====== GIVEN RECORDS ======

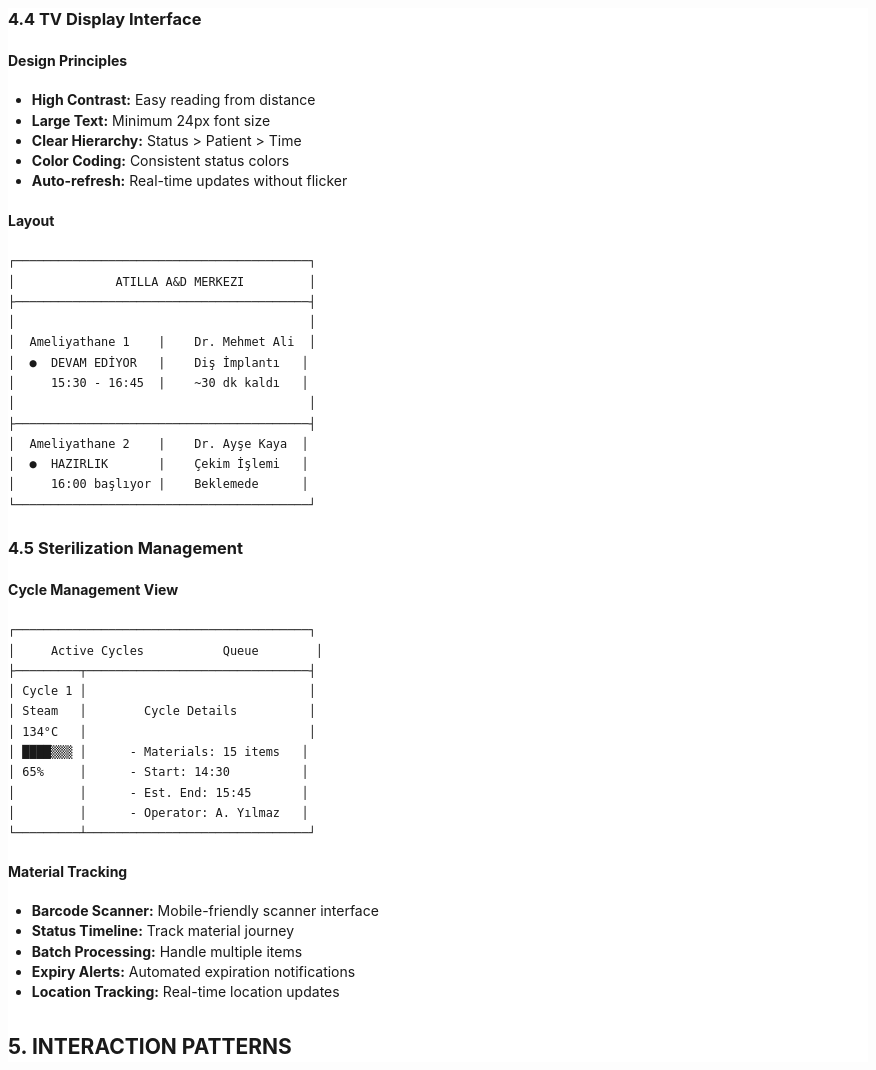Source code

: ### 4.4 TV Display Interface

#### Design Principles
- **High Contrast:** Easy reading from distance
- **Large Text:** Minimum 24px font size  
- **Clear Hierarchy:** Status > Patient > Time
- **Color Coding:** Consistent status colors
- **Auto-refresh:** Real-time updates without flicker

#### Layout
```
┌─────────────────────────────────────────┐
│              ATILLA A&D MERKEZI         │
├─────────────────────────────────────────┤
│                                         │
│  Ameliyathane 1    |    Dr. Mehmet Ali  │
│  ●  DEVAM EDİYOR   |    Diş İmplantı   │ 
│     15:30 - 16:45  |    ~30 dk kaldı   │
│                                         │
├─────────────────────────────────────────┤
│  Ameliyathane 2    |    Dr. Ayşe Kaya  │
│  ●  HAZIRLIK       |    Çekim İşlemi   │
│     16:00 başlıyor |    Beklemede      │
└─────────────────────────────────────────┘
```

### 4.5 Sterilization Management

#### Cycle Management View
```
┌─────────────────────────────────────────┐
│     Active Cycles           Queue        │
├─────────┬───────────────────────────────┤
│ Cycle 1 │                               │
│ Steam   │        Cycle Details          │
│ 134°C   │                               │
│ ████▒▒▒ │      - Materials: 15 items   │
│ 65%     │      - Start: 14:30          │
│         │      - Est. End: 15:45       │
│         │      - Operator: A. Yılmaz   │
└─────────┴───────────────────────────────┘
```

#### Material Tracking
- **Barcode Scanner:** Mobile-friendly scanner interface
- **Status Timeline:** Track material journey
- **Batch Processing:** Handle multiple items
- **Expiry Alerts:** Automated expiration notifications
- **Location Tracking:** Real-time location updates

## 5. INTERACTION PATTERNS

======

-- BRIEF --
Pictures do not go in the copy; print every entry exactly as it stands.

-- ANSWER TO THE PROBLEM --
Source code

: ### 4.4 TV Display Interface

#### Design Principles
- **High Contrast:** Easy reading from distance
- **Large Text:** Minimum 24px font size  
- **Clear Hierarchy:** Status > Patient > Time
- **Color Coding:** Consistent status colors
- **Auto-refresh:** Real-time updates without flicker

#### Layout
```
┌─────────────────────────────────────────┐
│              ATILLA A&D MERKEZI         │
├─────────────────────────────────────────┤
│                                         │
│  Ameliyathane 1    |    Dr. Mehmet Ali  │
│  ●  DEVAM EDİYOR   |    Diş İmplantı   │ 
│     15:30 - 16:45  |    ~30 dk kaldı   │
│                                         │
├─────────────────────────────────────────┤
│  Ameliyathane 2    |    Dr. Ayşe Kaya  │
│  ●  HAZIRLIK       |    Çekim İşlemi   │
│     16:00 başlıyor |    Beklemede      │
└─────────────────────────────────────────┘
```

### 4.5 Sterilization Management

#### Cycle Management View
```
┌─────────────────────────────────────────┐
│     Active Cycles           Queue        │
├─────────┬───────────────────────────────┤
│ Cycle 1 │                               │
│ Steam   │        Cycle Details          │
│ 134°C   │                               │
│ ████▒▒▒ │      - Materials: 15 items   │
│ 65%     │      - Start: 14:30          │
│         │      - Est. End: 15:45       │
│         │      - Operator: A. Yılmaz   │
└─────────┴───────────────────────────────┘
```

#### Material Tracking
- **Barcode Scanner:** Mobile-friendly scanner interface
- **Status Timeline:** Track material journey
- **Batch Processing:** Handle multiple items
- **Expiry Alerts:** Automated expiration notifications
- **Location Tracking:** Real-time location updates

## 5. INTERACTION PATTERNS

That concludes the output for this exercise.